Today's Date: Monday, December 01, 2008
Trashy Energy: Continued
Page 2 of 2

Mark Mentemurro, CEO of Calgary-based Alter NRG, a supplier of plasma-gasification systems that produce syngas from waste, said he doesn't want to tie his company to any particular type of energy output.

But he conceded that burning syngas for power is a waste of waste. "The syngas produced from gasification, it would be 40 to 50 percent efficient to burn for electricity. If it's for ethanol, the energy conversion is much higher - upwards of 80 percent."

In 2009, Coskata - which claims it can produce ethanol for less than $1 a gallon -- plans to start producing cellulosic ethanol using syngas from an Alter NRG gasifier plant near Pittsburgh. General Motors (NYSE: GM), a strategic investor in Coskata, will test the ethanol in its flex-fuel vehicles.

Mentemurro cautioned that not all technologies are created equal, and that economics are also shaped by geography and logistics. Fluid-bed gasification technology from Enerkem, for example, may be cheaper to operate because it uses lower temperatures than the plasma system from Alter NRG. But higher temperatures may make it easier to handle a variety of waste, which saves on the cost required to handle and separate feedstock.

That's why a 25-year feedstock supply agreement with Edmonton was so attractive, said Pierce, pointing out that the city has a world-class sorting system. It means Greenfield and Enerkem don't have to absorb that sorting cost into their own plans.

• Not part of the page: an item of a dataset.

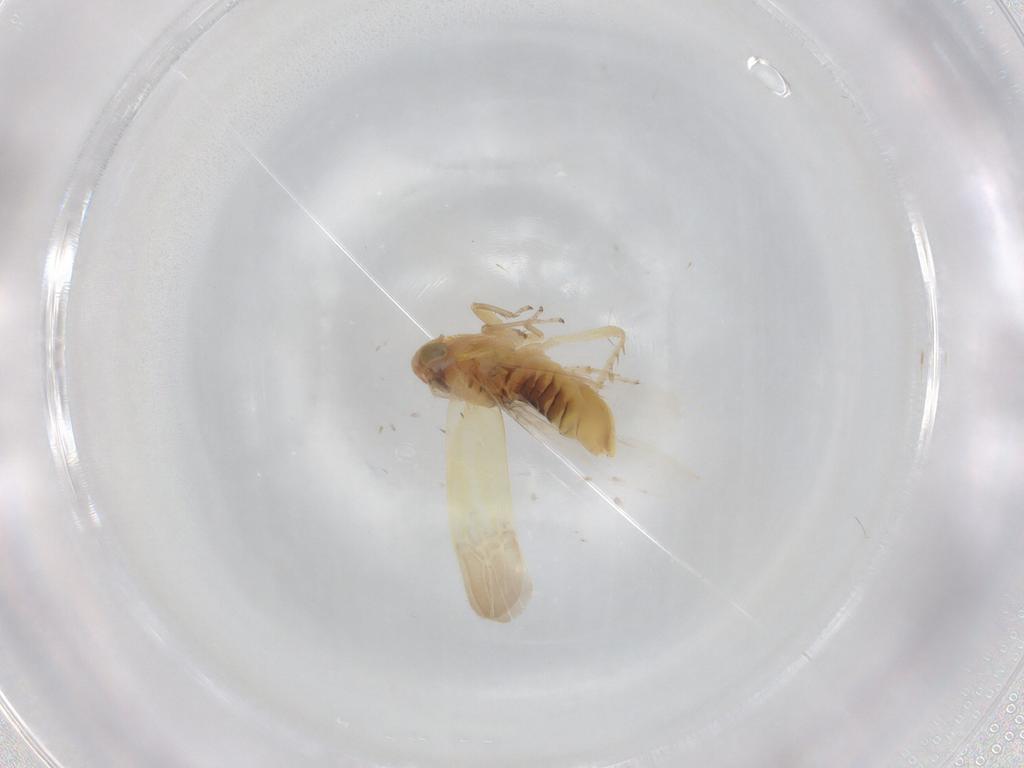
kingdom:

Enerkem is building at the sorting site, which also is about five minutes away from where the ash resulting from Enerkem's process will also be used to help manufacture bricks. "The logistics are ideal," he said.

Chornet disputed the suggestion that Enerkem's process, because it uses lower temperatures and is less energy-intensive, can't handle diverse materials. Still, sorting has other benefits as well: it separates low- from high-calorific waste. The economics of a plant that gets mostly plastics can be wildly different than a plant using low-energy materials with high water content.

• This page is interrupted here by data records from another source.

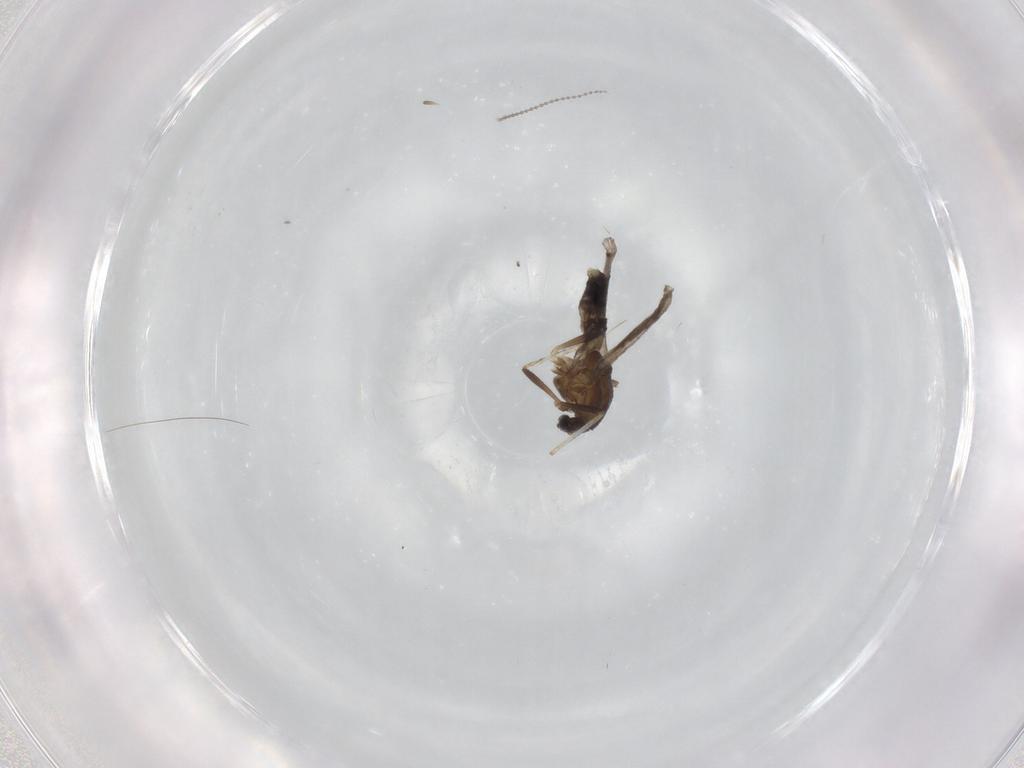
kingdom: Animalia
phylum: Arthropoda
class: Insecta
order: Diptera
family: Chironomidae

"What they will make energy from in Edmonton is 100 percent inorganic," mostly plastics, argued Rod Bryden, CEO of Ottawa-based Plasco Energy Group, one of a few companies getting traction with the idea of turning syngas to electricity.

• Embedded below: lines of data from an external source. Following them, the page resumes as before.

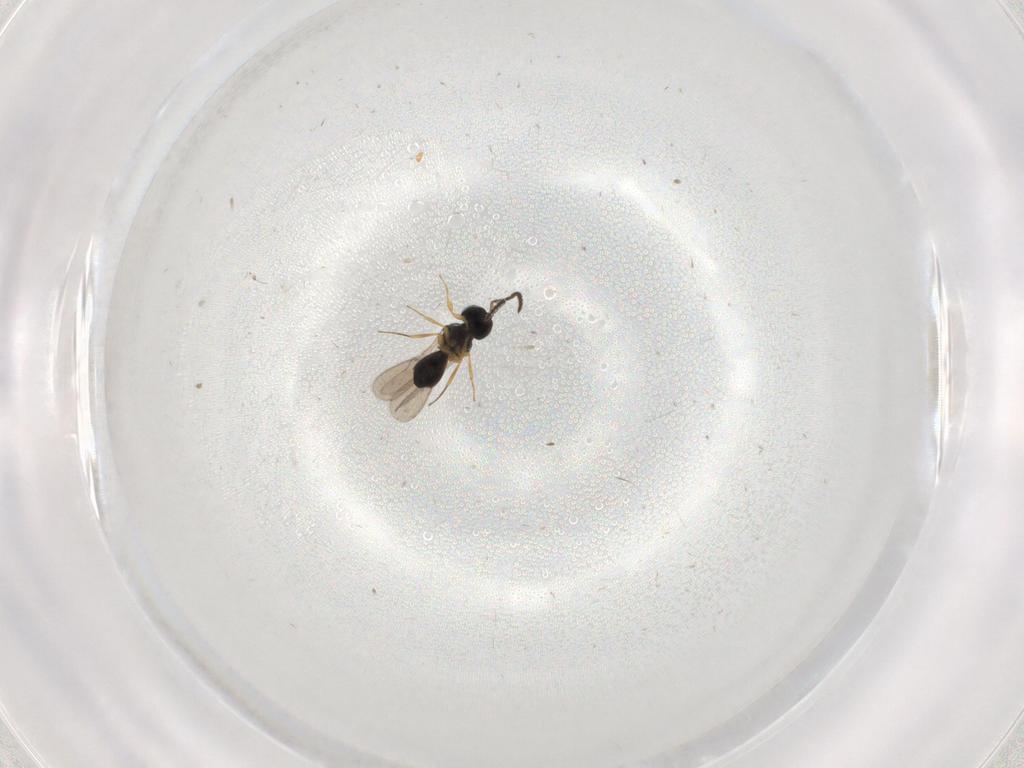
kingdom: Animalia
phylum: Arthropoda
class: Insecta
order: Hymenoptera
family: Scelionidae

Plasco has a small gasification demonstration plant at an Ottawa-area landfill site that processes up to 85 tons of municipal solid waste daily. Last month the city gave a conditional go-ahead for a 150,000 ton-a-year facility under a 20-year waste supply contract. Plasco would get a $60 tipping fee for every ton received and also, under a new Ontario feed-in tariff program, would be able to sell electricity to the grid for 11 cents a kilowatt-hour. The plant is expected to have a baseload capacity of about 21 megawatts.

"We're taking garbage right off the back of a garbage truck," said Bryden, explaining that the mixed and moisture-heavy waste that Plasco is processing probably has a third of the energy content as the waste that Enerkem will process.

The advantage is that little sorting is required, making the process appealing to smaller communities that lack the sorting infrastructure. Plasco prefers to keep its plants under 400 tonnes a day. Beyond that, transportation costs and associated emissions go up, offsetting the environmental advantages a gasification facility offers.

Bryden also argued that the efficiency of Plasco's process allows it to extract 78 percent of the energy from the waste that it converts, resulting in the production of more electricity than competing gasification systems. He's not against producing ethanol from the syngas - some day - but said "our analysis tells us we're still better to use it for electricity."

Plasco is in advanced talks with four cities in California - two expected to result in signed contracts by the end of this year. Chile's capital, Santiago, is also interested and serious talks are taking place with communities in France.

In Canada, two small towns - one in Alberta, the other in British Columbia - are also ready to sign up. Bryden said the pitch is simple: We'll pay for and build it, you pay us $70 a ton and give us 11 cents per kilowatt-hour for the electricity.

"Under such a case, they don't care if we're making ethanol or beach sands, as long as it's clean," he said.

Columbia University's Castaldi said modern gasification systems can be more environmentally sound than older incineration technologies or so-called "mass burn" systems. But as far as the public is concerned, they're still burning garbage, and this conjures up images of big industrial stacks spewing black smoke in the air.

Ethanol, he said, is newer and closer to home. "We all buy gasoline every day." For this reason, it's likely to face less community resistance, he said.

Chornet said communities are more embracing of approaches that can be sold as recycling. Electricity simply doesn't fit that bill - ethanol does. "It's a true chemical recycling of our wastes."

And, by relying on garbage, it won't cause tortilla riots in Mexico.